● Directive 1: Set down the passage of the piece on bank capital requirements starting at "The government has" and ending at "called Basel III.", word for word.

--- begin Source text ---

Paddy Hirsch Oct 11, 2013
Changes to capital adequacy requirements are a cornerstone of the government’s efforts to secure the financial system. Marketplace’s Paddy Hirsch explains. Marketplace

Since we’ve emerged from the crisis, we’ve patched up our financial system a bit since it nearly collapsed — but that’s all. It’s essentially the same, complete with the same design flaws. Instead of fixing the system, America has been focused on cleaning up the economy. It’s true that the economy needs a lot of attention, but by neglecting the repair work on our financial system — which includes rectifying its design flaws — we’ve left ourselves vulnerable.

One big reason for our failure to fix things is that there’s a lot of disagreement about where the design flaws are. Some people say credit default swaps are the problem; others blame securitization; the issue of declining lending standards gets a lot of attention, as does the government’s cheap money policy.

The government has settled on one area to fix: bank reserves, also known as capital requirements. It’s an easy decision to make because we were already working with other nations on bank capital requirements even before the crisis hit. It’s all part of something called the Basel Accord, which is an agreement on banking standards designed to reduce the risk in the global financial system. Right now we’re on the third round of standards, called Basel III.

A good way to think about capital requirements is to think about an airbag in a car. Under normal circumstances, the driver of the car doesn’t need an airbag; he gets from A to B without incident, the airbag doesn’t deploy, and he may think after a while that he’s such a safe driver that he doesn’t actually need an airbag at all. After all, airbags are very expensive.

But the government thinks airbags are necessary. Regardless of how good the driver might be, anything can happen on the road. If the driver has an accident, an airbag might keep him from serious injury or death, both of which can get very expensive for the government. So the government makes the driver pay for an airbag. 

Banks are like that driver. And the airbag is the cash reserve that banks are required to keep on hand in case of emergency. Most banks would rather not have to keep that cash on hand, first because they think they’ll be fine in an emergency (if an emergency even happens) and secondly because it’s expensive to keep money sitting around: it doesn’t earn any interest and someone has to keep an eye on it.

The thing is, that banks can run into trouble. As part of their daily business, banks borrow from each other all the time. But if banks decide to stop lending to one of their number, for whatever reason, that bank now has to depend on its own resources, and if the bank has little or no cash on hand, it will collapse, immediately. This is what happened to Lehman Brothers in 2008. In this kind of situation, a bank needs a reserve, an airbag to cushion it in an accident, and keep it alive. Then it can get its vehicle fixed, or replaced by insurance, and get back on the road.

The tricky question is, how big the bag should be. Some say it depends on the size of the bank: the bigger the bank, the bigger the reserve. Others argue it’s the kind of business the bank does. They say that a big plain vanilla retail bank might need less of a cushion than a smaller bank that has all sorts of risky businesses such as securitizations.

--- end Source text ---
--- begin Data for the task ---

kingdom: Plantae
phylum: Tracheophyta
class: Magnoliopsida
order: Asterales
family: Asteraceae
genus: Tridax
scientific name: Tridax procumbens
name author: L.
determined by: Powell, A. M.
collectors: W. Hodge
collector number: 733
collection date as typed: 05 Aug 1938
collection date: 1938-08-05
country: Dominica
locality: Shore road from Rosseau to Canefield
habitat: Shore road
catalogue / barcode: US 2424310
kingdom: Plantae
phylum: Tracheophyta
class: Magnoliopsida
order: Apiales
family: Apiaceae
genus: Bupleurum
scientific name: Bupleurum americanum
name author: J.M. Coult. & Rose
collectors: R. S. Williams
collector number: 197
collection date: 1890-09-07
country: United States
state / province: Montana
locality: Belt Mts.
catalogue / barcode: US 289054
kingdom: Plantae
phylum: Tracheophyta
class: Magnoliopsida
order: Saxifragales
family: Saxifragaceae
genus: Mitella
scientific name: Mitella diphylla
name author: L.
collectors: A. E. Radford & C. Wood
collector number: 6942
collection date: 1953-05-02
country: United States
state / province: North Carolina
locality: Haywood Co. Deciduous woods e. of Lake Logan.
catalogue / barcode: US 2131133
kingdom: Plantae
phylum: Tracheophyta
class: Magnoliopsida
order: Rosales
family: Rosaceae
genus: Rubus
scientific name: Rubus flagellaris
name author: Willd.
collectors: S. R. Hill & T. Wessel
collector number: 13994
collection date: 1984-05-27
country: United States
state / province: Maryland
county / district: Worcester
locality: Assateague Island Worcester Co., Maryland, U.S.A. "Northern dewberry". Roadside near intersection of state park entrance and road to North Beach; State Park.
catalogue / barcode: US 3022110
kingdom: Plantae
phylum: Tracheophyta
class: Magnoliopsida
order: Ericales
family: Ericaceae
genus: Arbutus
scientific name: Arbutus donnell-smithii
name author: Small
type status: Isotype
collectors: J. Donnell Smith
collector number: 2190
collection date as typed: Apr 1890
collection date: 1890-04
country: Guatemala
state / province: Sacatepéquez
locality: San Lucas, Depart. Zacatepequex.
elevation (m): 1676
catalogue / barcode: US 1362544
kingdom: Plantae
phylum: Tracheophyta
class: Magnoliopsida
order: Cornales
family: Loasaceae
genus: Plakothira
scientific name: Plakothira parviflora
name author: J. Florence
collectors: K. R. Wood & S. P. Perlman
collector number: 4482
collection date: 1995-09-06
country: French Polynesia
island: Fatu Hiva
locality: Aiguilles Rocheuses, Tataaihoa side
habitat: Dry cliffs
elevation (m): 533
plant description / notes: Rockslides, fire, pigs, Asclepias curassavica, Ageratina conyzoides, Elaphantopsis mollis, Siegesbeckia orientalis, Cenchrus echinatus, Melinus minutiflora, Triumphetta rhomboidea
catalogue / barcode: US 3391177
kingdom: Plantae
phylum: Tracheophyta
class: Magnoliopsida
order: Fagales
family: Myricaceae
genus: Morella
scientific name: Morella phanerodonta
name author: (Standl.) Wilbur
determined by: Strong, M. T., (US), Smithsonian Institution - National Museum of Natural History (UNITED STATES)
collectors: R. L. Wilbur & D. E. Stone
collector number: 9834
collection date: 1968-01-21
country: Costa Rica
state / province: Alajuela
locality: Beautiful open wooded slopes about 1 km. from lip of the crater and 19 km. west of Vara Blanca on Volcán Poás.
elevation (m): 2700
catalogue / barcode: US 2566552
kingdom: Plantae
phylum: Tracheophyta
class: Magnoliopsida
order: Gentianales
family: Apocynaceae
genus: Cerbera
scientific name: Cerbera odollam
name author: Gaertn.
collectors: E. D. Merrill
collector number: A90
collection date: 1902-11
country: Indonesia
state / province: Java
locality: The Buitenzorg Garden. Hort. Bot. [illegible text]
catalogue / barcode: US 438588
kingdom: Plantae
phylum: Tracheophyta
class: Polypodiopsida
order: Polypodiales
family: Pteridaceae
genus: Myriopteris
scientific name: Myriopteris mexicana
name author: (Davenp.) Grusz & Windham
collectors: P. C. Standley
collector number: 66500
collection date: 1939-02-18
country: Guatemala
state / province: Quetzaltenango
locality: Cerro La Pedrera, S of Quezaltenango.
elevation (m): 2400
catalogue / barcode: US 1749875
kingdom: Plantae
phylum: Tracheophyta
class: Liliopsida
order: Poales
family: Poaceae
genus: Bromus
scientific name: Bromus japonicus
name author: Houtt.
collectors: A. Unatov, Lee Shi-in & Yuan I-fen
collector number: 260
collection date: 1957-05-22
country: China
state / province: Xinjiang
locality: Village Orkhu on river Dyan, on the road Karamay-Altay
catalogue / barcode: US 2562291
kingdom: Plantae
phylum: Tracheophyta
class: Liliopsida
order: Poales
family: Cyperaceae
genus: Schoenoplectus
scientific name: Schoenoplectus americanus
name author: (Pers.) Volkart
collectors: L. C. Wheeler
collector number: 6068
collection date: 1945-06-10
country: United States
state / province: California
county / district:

--- end Data for the task ---

● Directive 2: Extract the plant records verbatim, starting at the first line of the records and ending at the line containing "type status: Isotype".

● Reply 1:
The government has settled on one area to fix: bank reserves, also known as capital requirements. It’s an easy decision to make because we were already working with other nations on bank capital requirements even before the crisis hit. It’s all part of something called the Basel Accord, which is an agreement on banking standards designed to reduce the risk in the global financial system. Right now we’re on the third round of standards, called Basel III.

● Reply 2:
kingdom: Plantae
phylum: Tracheophyta
class: Magnoliopsida
order: Asterales
family: Asteraceae
genus: Tridax
scientific name: Tridax procumbens
name author: L.
determined by: Powell, A. M.
collectors: W. Hodge
collector number: 733
collection date as typed: 05 Aug 1938
collection date: 1938-08-05
country: Dominica
locality: Shore road from Rosseau to Canefield
habitat: Shore road
catalogue / barcode: US 2424310
kingdom: Plantae
phylum: Tracheophyta
class: Magnoliopsida
order: Apiales
family: Apiaceae
genus: Bupleurum
scientific name: Bupleurum americanum
name author: J.M. Coult. & Rose
collectors: R. S. Williams
collector number: 197
collection date: 1890-09-07
country: United States
state / province: Montana
locality: Belt Mts.
catalogue / barcode: US 289054
kingdom: Plantae
phylum: Tracheophyta
class: Magnoliopsida
order: Saxifragales
family: Saxifragaceae
genus: Mitella
scientific name: Mitella diphylla
name author: L.
collectors: A. E. Radford & C. Wood
collector number: 6942
collection date: 1953-05-02
country: United States
state / province: North Carolina
locality: Haywood Co. Deciduous woods e. of Lake Logan.
catalogue / barcode: US 2131133
kingdom: Plantae
phylum: Tracheophyta
class: Magnoliopsida
order: Rosales
family: Rosaceae
genus: Rubus
scientific name: Rubus flagellaris
name author: Willd.
collectors: S. R. Hill & T. Wessel
collector number: 13994
collection date: 1984-05-27
country: United States
state / province: Maryland
county / district: Worcester
locality: Assateague Island Worcester Co., Maryland, U.S.A. "Northern dewberry". Roadside near intersection of state park entrance and road to North Beach; State Park.
catalogue / barcode: US 3022110
kingdom: Plantae
phylum: Tracheophyta
class: Magnoliopsida
order: Ericales
family: Ericaceae
genus: Arbutus
scientific name: Arbutus donnell-smithii
name author: Small
type status: Isotype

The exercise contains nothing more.